======== Data for processing

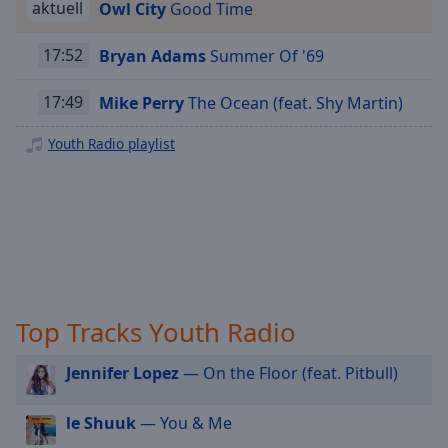
aktuell
Owl City
Good Time
Playback
Rate
17:52
Bryan Adams
Summer Of '69
Chapters
17:49
Mike Perry
The Ocean (feat. Shy Martin)
Chapters
Youth Radio playlist
Descriptions
descriptions
off
,
selected
Subtitles
subtitles
Top Tracks Youth Radio
settings
,
opens
subtitles
Jennifer Lopez
— On the Floor (feat. Pitbull)
settings
dialog
le Shuuk
— You & Me
subtitles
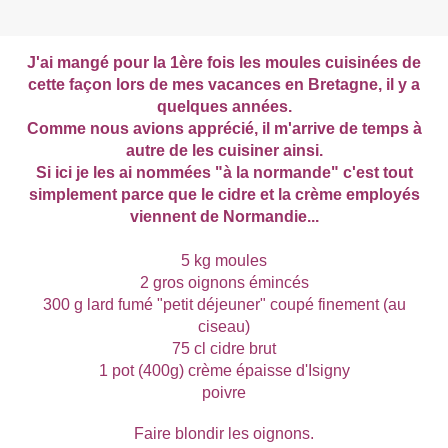
J'ai mangé pour la 1ère fois les moules cuisinées de
cette façon lors de mes vacances en Bretagne, il y a
quelques années.
Comme nous avions apprécié, il m'arrive de temps à
autre de les cuisiner ainsi.
Si ici je les ai nommées "à la normande" c'est tout
simplement parce que le cidre et la crème employés
viennent de Normandie...
5 kg moules
2 gros oignons émincés
300 g lard fumé "petit déjeuner" coupé finement (au
ciseau)
75 cl cidre brut
1 pot (400g) crème épaisse d'Isigny
poivre
Faire blondir les oignons.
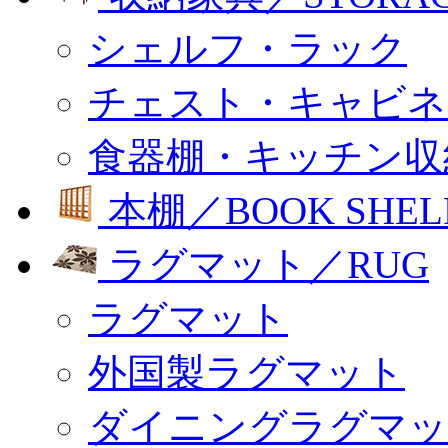
シェルフ・ラック
チェスト・キャビネ
食器棚・キッチン収
本棚／BOOK SHEL
ラグマット／RUG
ラグマット
外国製ラグマット
ダイニングラグマッ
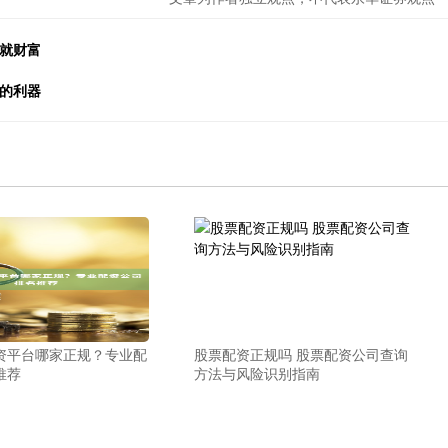
成就财富
益的利器
资平台哪家正规？专业配
股票配资正规吗 股票配资公司查询
推荐
方法与风险识别指南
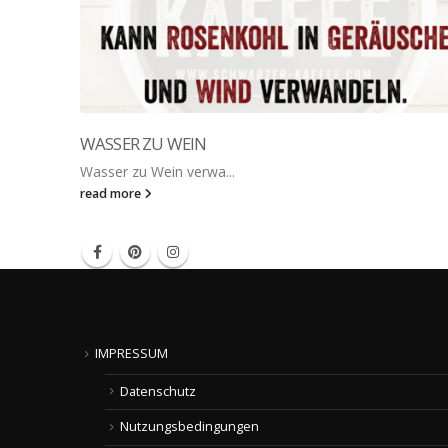
WASSER ZU WEIN
Wasser zu Wein verwa...
read more
IMPRESSUM
Datenschutz
Nutzungsbedingungen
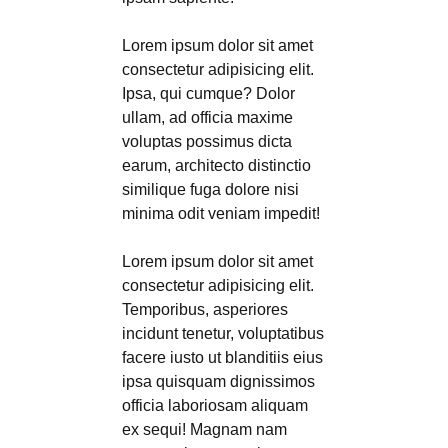
Lorem ipsum dolor sit amet
consectetur adipisicing elit.
Ipsa, qui cumque? Dolor
ullam, ad officia maxime
voluptas possimus dicta
earum, architecto distinctio
similique fuga dolore nisi
minima odit veniam impedit!
Lorem ipsum dolor sit amet
consectetur adipisicing elit.
Temporibus, asperiores
incidunt tenetur, voluptatibus
facere iusto ut blanditiis eius
ipsa quisquam dignissimos
officia laboriosam aliquam
ex sequi! Magnam nam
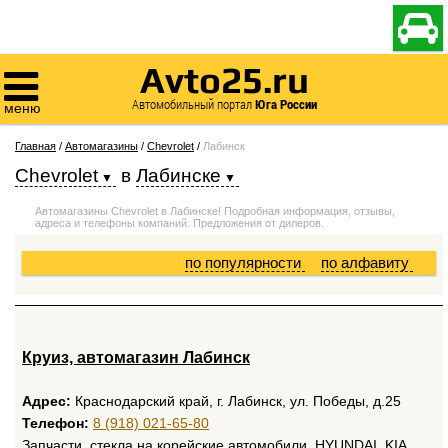

Avto25.ru

Автомобильный портал
Юга России
меню
Главная
/
Автомагазины
/
Chevrolet
/
Лабинск
Chevrolet
в
Лабинске
Автомагазины Chevrolet в Лабинске! Подробная информация, отзывы,
адреса и телефоны компаний. Предложения от дилеров.
по популярности
по алфавиту
Круиз, автомагазин Лабинск
Адрес:
Краснодарский край, г. Лабинск, ул. Победы, д.25
Телефон:
8 (918) 021-65-80
Запчасти, стекла на корейские автомобили. HYUNDAI, KIA,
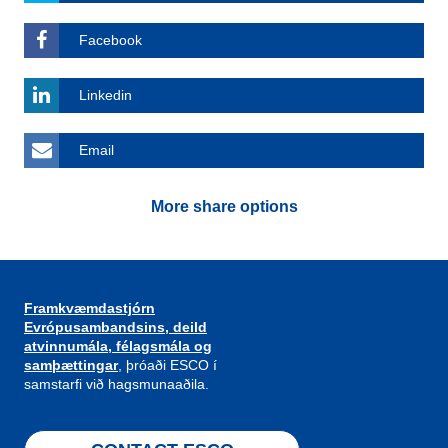
Facebook
Linkedin
Email
More share options
Framkvæmdastjórn
Evrópusambandsins, deild
atvinnumála, félagsmála og
samþættingar
, þróaði ESCO í
samstarfi við hagsmunaaðila.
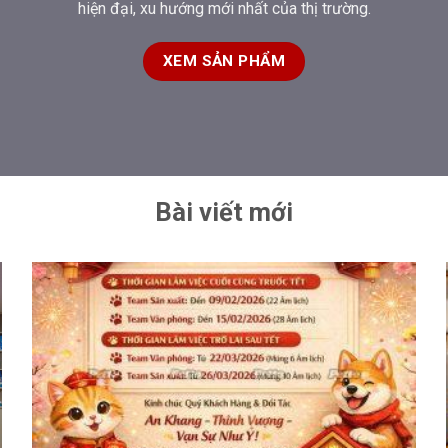
hiện đại, xu hướng mới nhất của thị trường.
XEM SẢN PHẨM
Bài viết mới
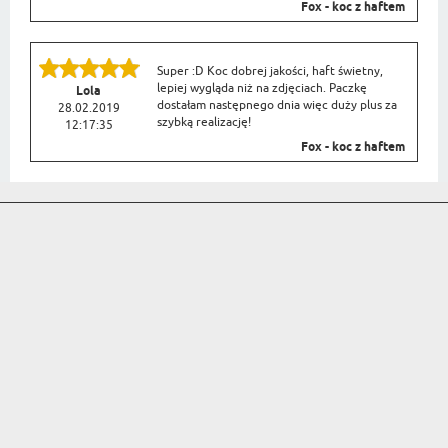
Fox - koc z haftem
Super :D Koc dobrej jakości, haft świetny,
lepiej wygląda niż na zdjęciach. Paczkę
Lola
dostałam następnego dnia więc duży plus za
28.02.2019
szybką realizację!
12:17:35
Fox - koc z haftem
ZAPISZ SIĘ DO NASZEGO NEWSLETTERA Z
NAJLEPSZYMI PROMOCJAMI I OKAZJAMI
zapisz się
PREZENT DLA...
OKAZJE
PREZENT DLA DZIECKA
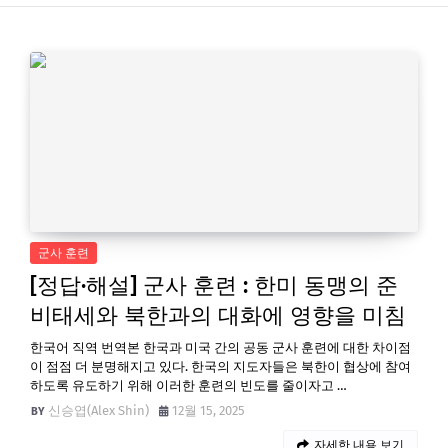
군사 훈련
[정답·해설] 군사 훈련 : 한미 동맹의 준
비태세와 북한과의 대화에 영향을 미침
한국어 직역 번역본 한국과 미국 간의 공동 군사 훈련에 대한 차이점
이 점점 더 분명해지고 있다. 한국의 지도자들은 북한이 협상에 참여
하도록 유도하기 위해 이러한 훈련의 빈도를 줄이자고 …
신승엽(Alex Shin)
12월 15, 2025
자세한 내용 보기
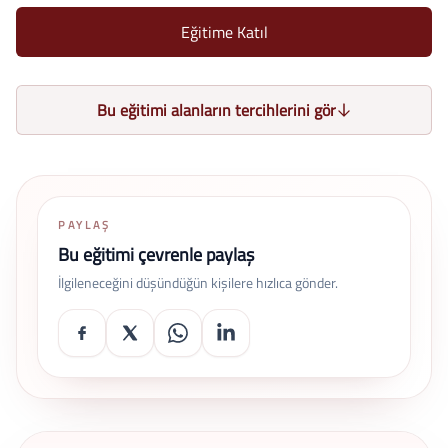
Eğitime Katıl
Bu eğitimi alanların tercihlerini gör
PAYLAŞ
Bu eğitimi çevrenle paylaş
İlgileneceğini düşündüğün kişilere hızlıca gönder.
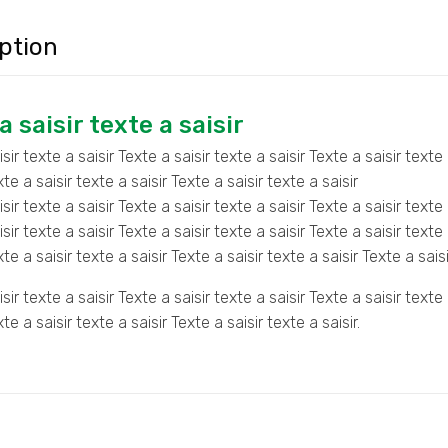
ption
a saisir texte a saisir
sir texte a saisir Texte a saisir texte a saisir Texte a saisir texte 
xte a saisir texte a saisir Texte a saisir texte a saisir
sir texte a saisir Texte a saisir texte a saisir Texte a saisir texte 
sir texte a saisir Texte a saisir texte a saisir Texte a saisir texte 
xte a saisir texte a saisir Texte a saisir texte a saisir Texte a saisi
sir texte a saisir Texte a saisir texte a saisir Texte a saisir texte 
xte a saisir texte a saisir Texte a saisir texte a saisir.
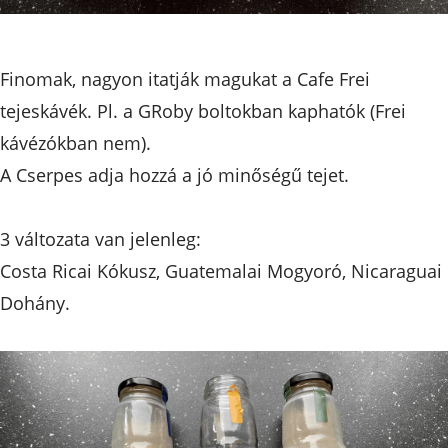
Finomak, nagyon itatják magukat a Cafe Frei
tejeskávék. Pl. a GRoby boltokban kaphatók (Frei
kávézókban nem).
A Cserpes adja hozzá a jó minőségű tejet.
3 változata van jelenleg:
Costa Ricai Kókusz, Guatemalai Mogyoró, Nicaraguai
Dohány.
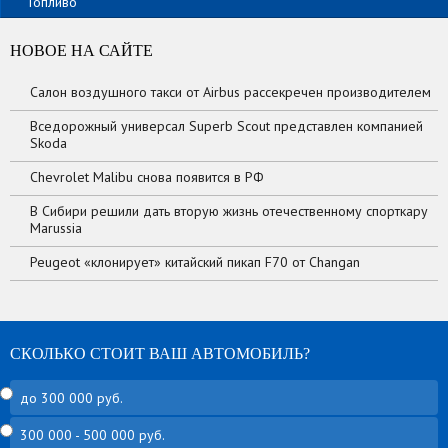
Топливо
НОВОЕ НА САЙТЕ
Салон воздушного такси от Airbus рассекречен производителем
Вседорожный универсал Superb Scout представлен компанией
Skoda
Chevrolet Malibu снова появится в РФ
В Сибири решили дать вторую жизнь отечественному спорткару
Marussia
Peugeot «клонирует» китайский пикап F70 от Changan
СКОЛЬКО СТОИТ ВАШ АВТОМОБИЛЬ?
до 300 000 руб.
300 000 - 500 000 руб.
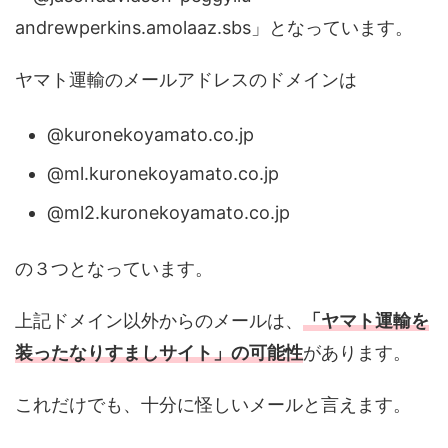
andrewperkins.amolaaz.sbs
」となっています。
ヤマト運輸のメールアドレスのドメインは
@kuronekoyamato.co.jp
@ml.kuronekoyamato.co.jp
@ml2.kuronekoyamato.co.jp
の３つとなっています。
上記ドメイン以外からのメールは、
「ヤマト運輸を
装ったなりすましサイト」の可能性
があります。
これだけでも、十分に怪しいメールと言えます。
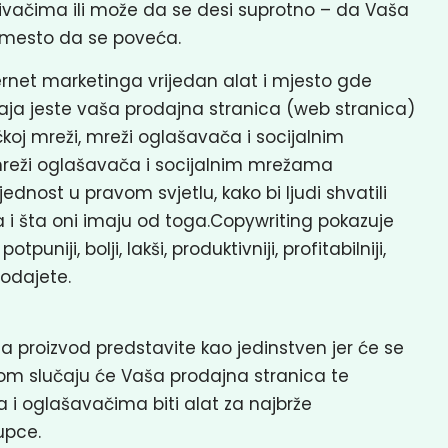
raživačima ili može da se desi suprotno – da Vaša
umesto da se poveća.
rnet marketinga vrijedan alat i mjesto gde
aja jeste vaša prodajna stranica (web stranica)
oj mreži, mreži oglašavača i socijalnim
mreži oglašavača i socijalnim mrežama
jednost u pravom svjetlu, kako bi ljudi shvatili
a i šta oni imaju od toga.Copywriting pokazuje
puniji, bolji, lakši, produktivniji, profitabilniji,
rodajete.
a proizvod predstavite kao jedinstven jer će se
 tom slučaju će Vaša prodajna stranica te
 i oglašavačima biti alat za najbrže
upce.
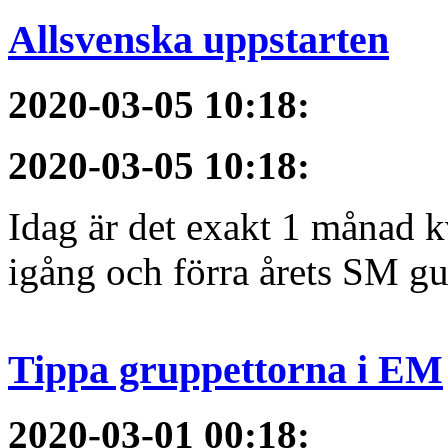
Allsvenska uppstarten
2020-03-05 10:18
:
2020-03-05 10:18
:
Idag är det exakt 1 månad kv
igång och förra årets SM gu
Tippa gruppettorna i EM
2020-03-01 00:18
:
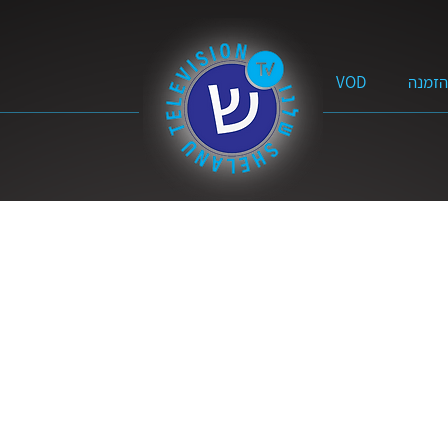
הזמנה
VOD
ים על הכתובים
עדויות
הנבחרים
שמע ישראל | הרצאו
מה השאלה?
אמונה מעשית
בגובה העיניים
על 
מלב אל לב
מן האסלאם לאמונה בישוע
מי הוא המשיח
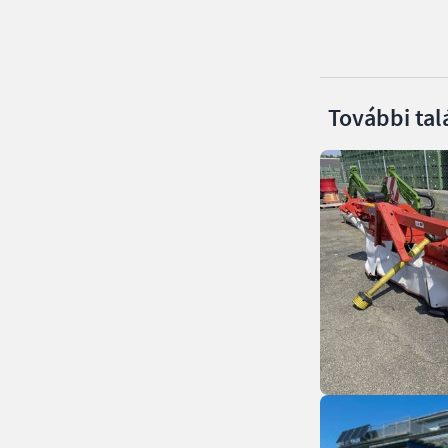
További tal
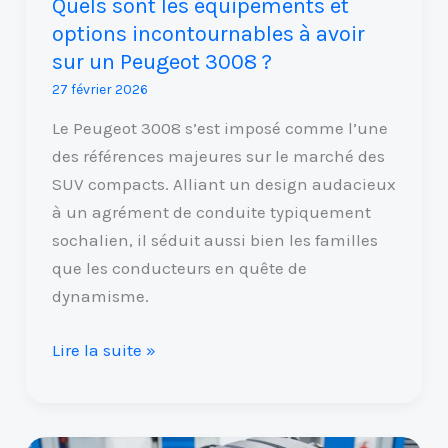
Quels sont les équipements et
sur
options incontournables à avoir
un
sur un Peugeot 3008 ?
Peugeot
27 février 2026
3008
?
Le Peugeot 3008 s’est imposé comme l’une
des références majeures sur le marché des
SUV compacts. Alliant un design audacieux
à un agrément de conduite typiquement
sochalien, il séduit aussi bien les familles
que les conducteurs en quête de
dynamisme.
Lire la suite »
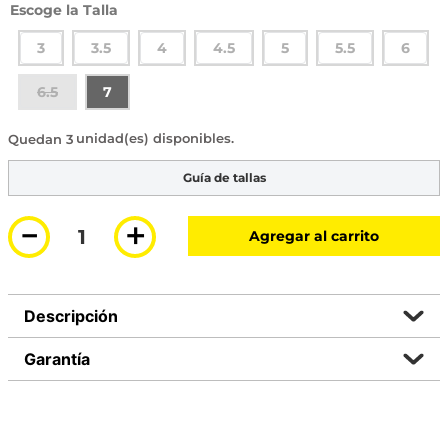
Talla
3
3.5
4
4.5
5
5.5
6
6.5
7
3 disponibles
Guía de tallas
－
＋
Agregar al carrito
Descripción
Garantía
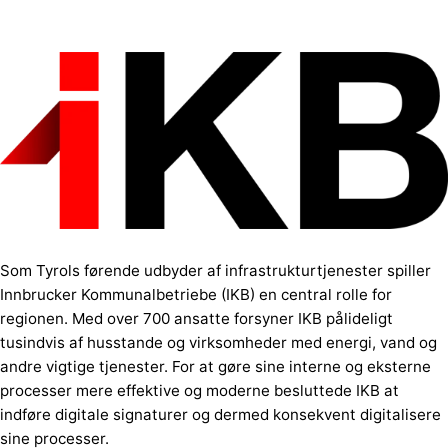
Som Tyrols førende udbyder af infrastrukturtjenester spiller
Innbrucker Kommunalbetriebe (IKB) en central rolle for
regionen. Med over 700 ansatte forsyner IKB pålideligt
tusindvis af husstande og virksomheder med energi, vand og
andre vigtige tjenester. For at gøre sine interne og eksterne
processer mere effektive og moderne besluttede IKB at
indføre digitale signaturer og dermed konsekvent digitalisere
sine processer.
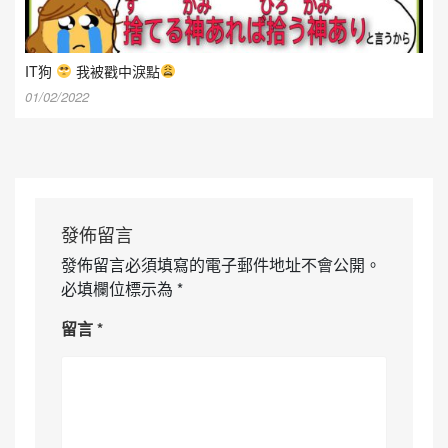
IT狗
我被戳中淚點
01/02/2022
發佈留言
發佈留言必須填寫的電子郵件地址不會公開。
必填欄位標示為
*
留言
*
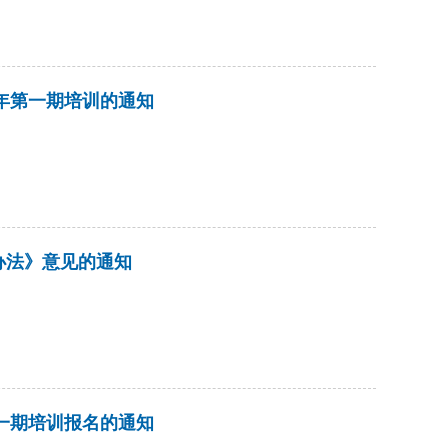
3年第一期培训的通知
办法》意见的通知
第一期培训报名的通知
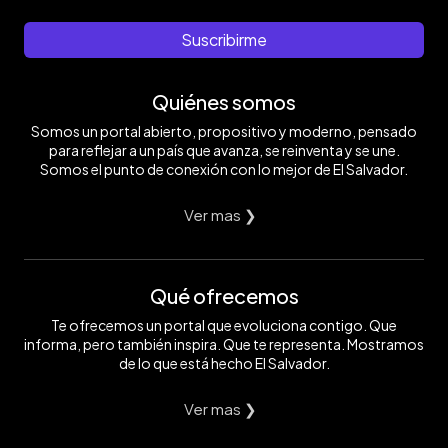
Suscribirme
Quiénes somos
Somos un portal abierto, propositivo y moderno, pensado
para reflejar a un país que avanza, se reinventa y se une.
Somos el punto de conexión con lo mejor de El Salvador.
Ver mas ❯
Qué ofrecemos
Te ofrecemos un portal que evoluciona contigo. Que
informa, pero también inspira. Que te representa. Mostramos
de lo que está hecho El Salvador.
Ver mas ❯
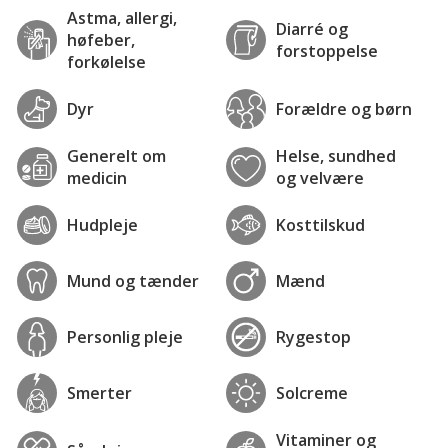
Astma, allergi,
Diarré og
høfeber,
forstoppelse
forkølelse
Dyr
Forældre og børn
Generelt om
Helse, sundhed
medicin
og velvære
Hudpleje
Kosttilskud
Mund og tænder
Mænd
Personlig pleje
Rygestop
Smerter
Solcreme
Vitaminer og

================

__Instructions for the task__
The job here is to find each line above with the word "cidre" and copy it.

__Exercise answer__
simplement parce que le cidre et la crème employés
75 cl cidre brut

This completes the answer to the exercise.